• **YOUR GOAL**:
Begin your transcription at the line containing "fruit: none [208,286,231,308]" and continue it, word for word, to the final line below. Include only those lines and skip the pictures.
DATA SHOWN START
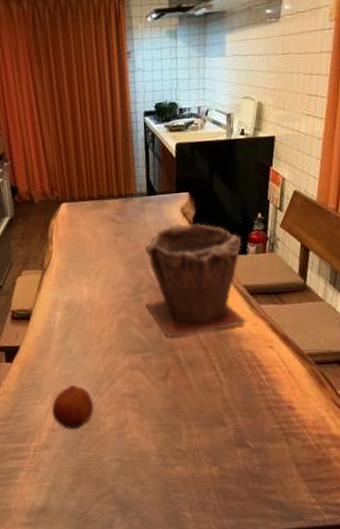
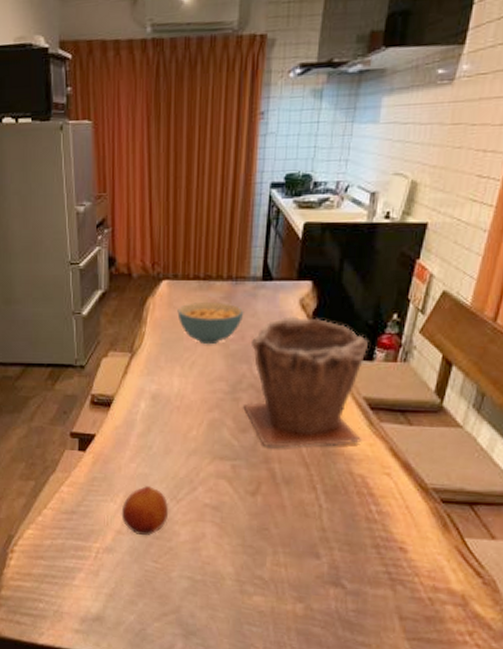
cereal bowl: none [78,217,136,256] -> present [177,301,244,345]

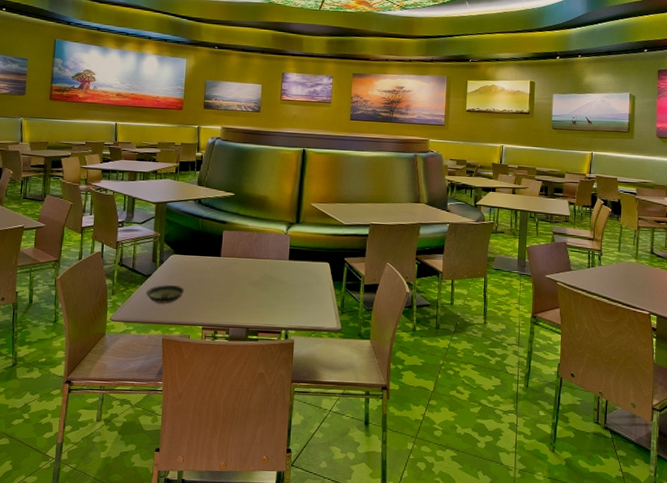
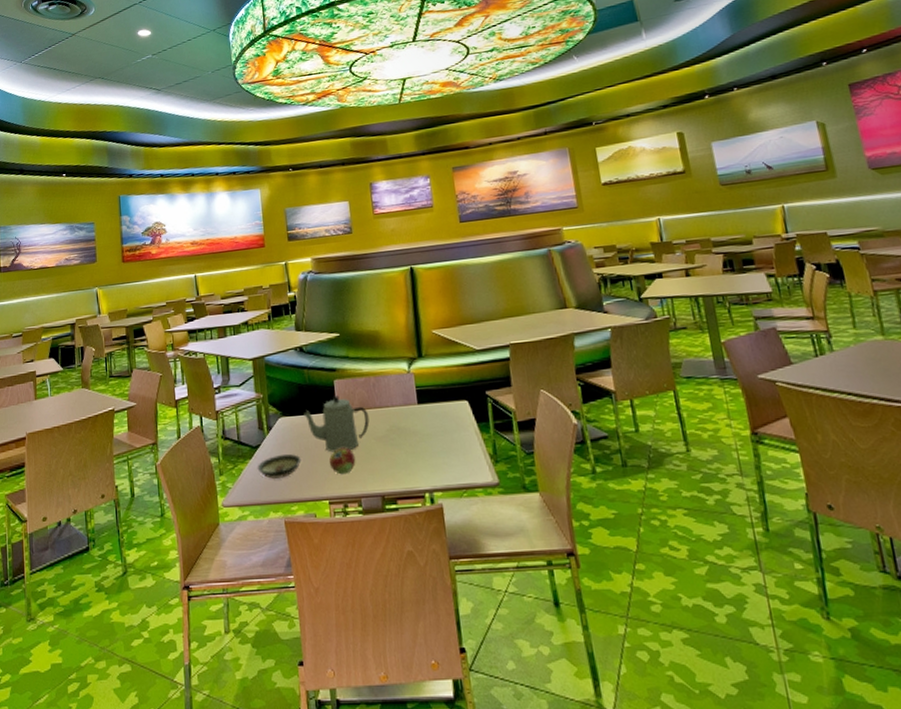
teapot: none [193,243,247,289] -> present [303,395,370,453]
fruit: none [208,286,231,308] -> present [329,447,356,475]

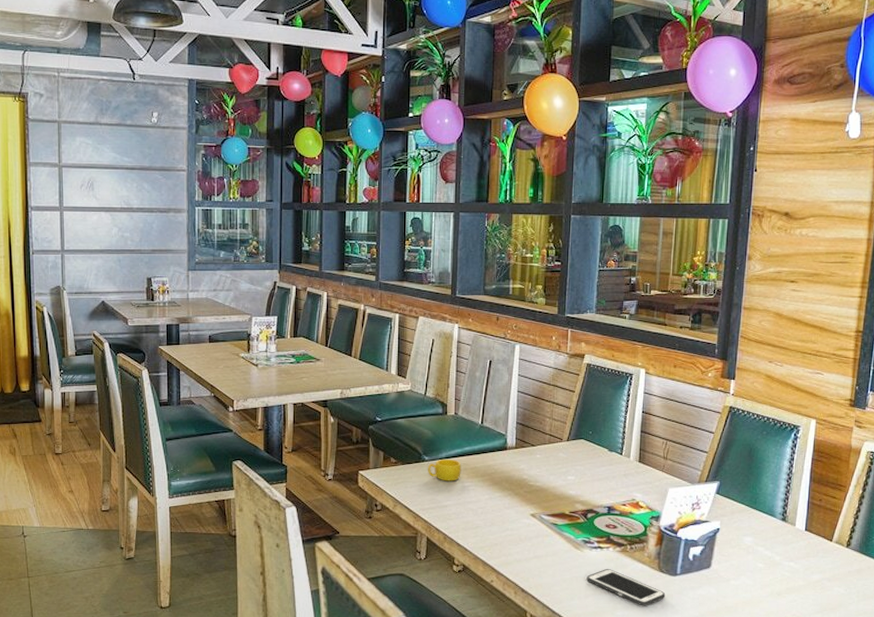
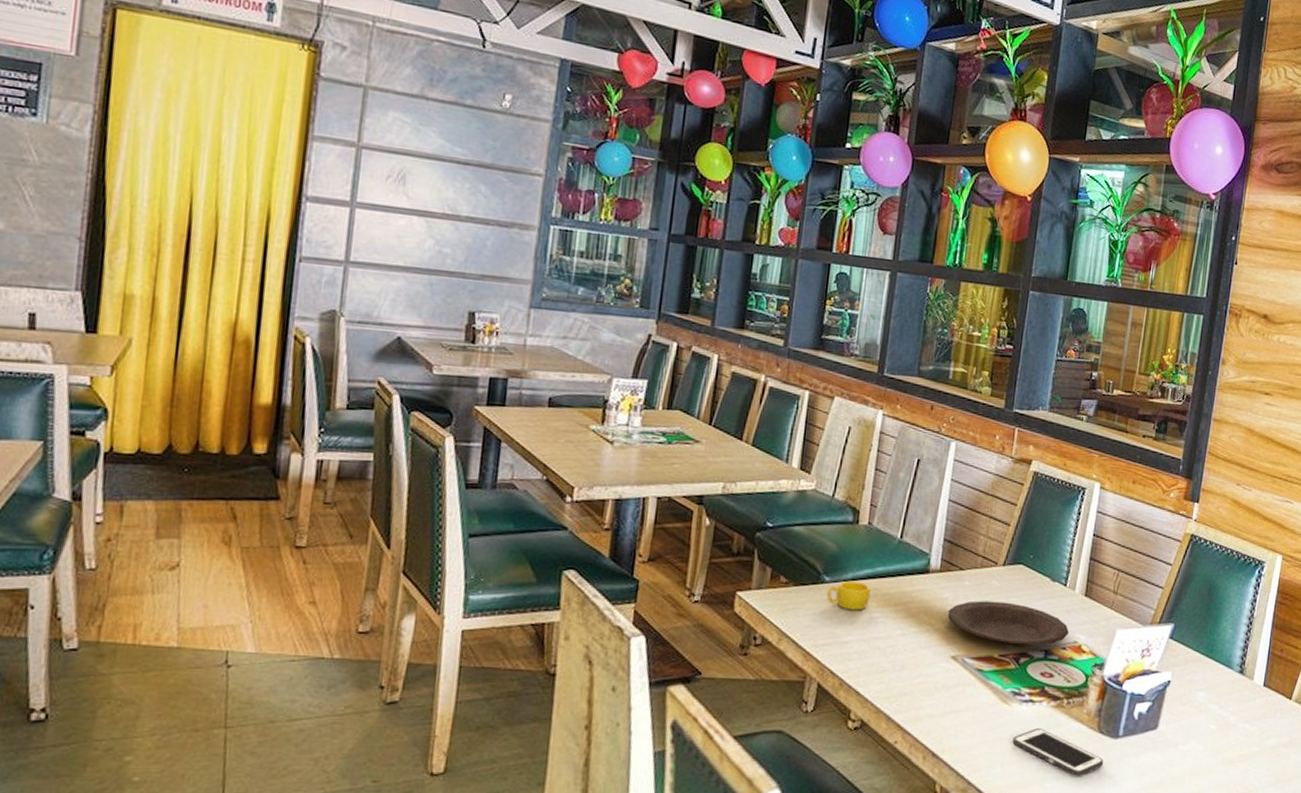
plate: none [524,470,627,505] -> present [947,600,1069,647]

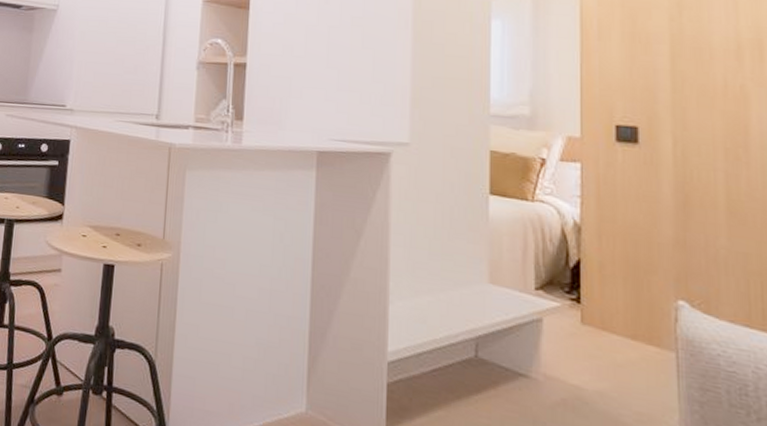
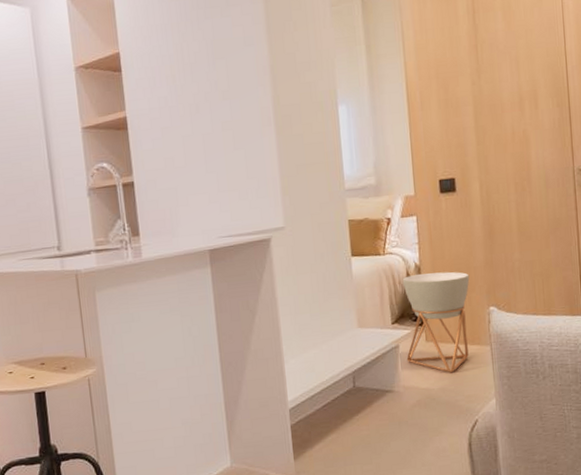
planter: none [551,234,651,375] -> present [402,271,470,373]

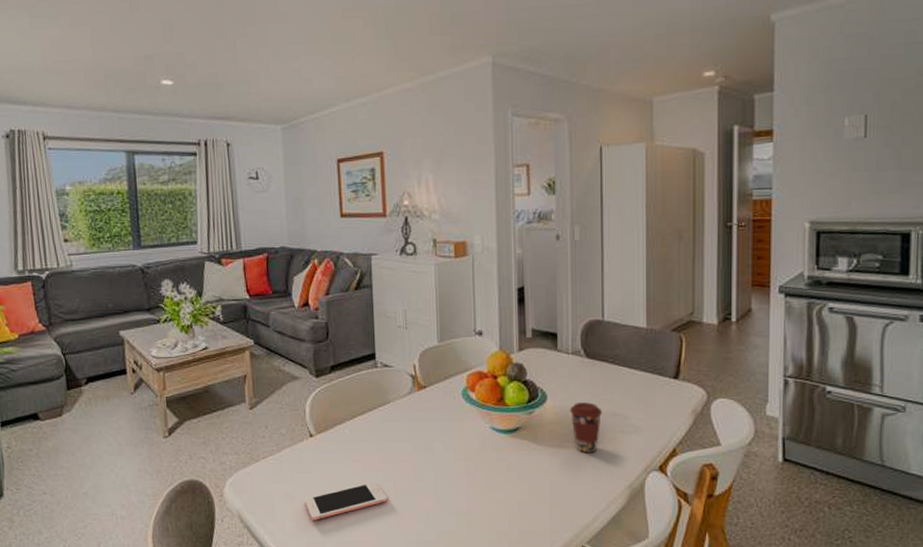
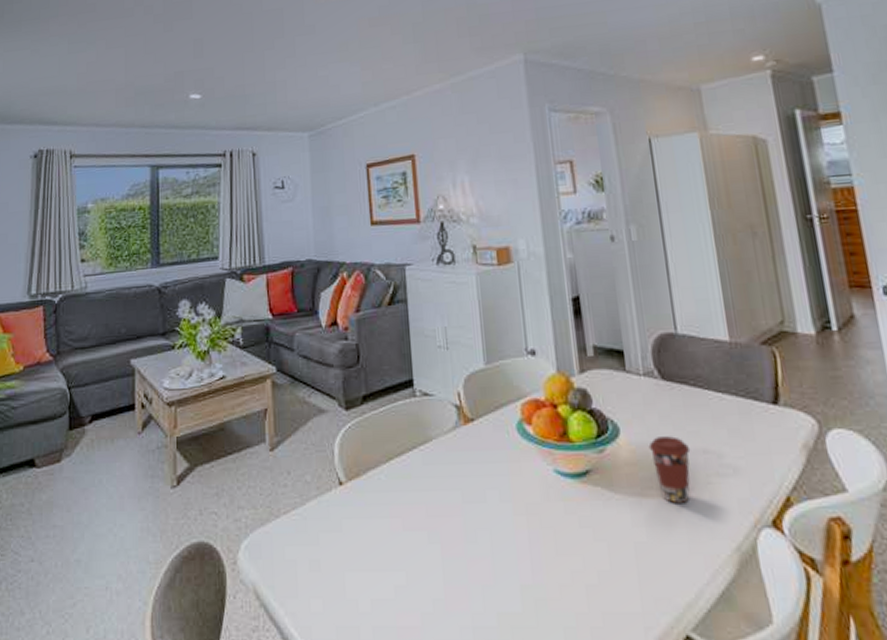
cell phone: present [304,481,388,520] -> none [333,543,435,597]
DATA SHOWN END
• **TASK ANSWER**:
fruit: none [208,286,231,308] -> present [329,447,356,475]

plate: none [524,470,627,505] -> present [947,600,1069,647]

planter: none [551,234,651,375] -> present [402,271,470,373]

cell phone: present [304,481,388,520] -> none [333,543,435,597]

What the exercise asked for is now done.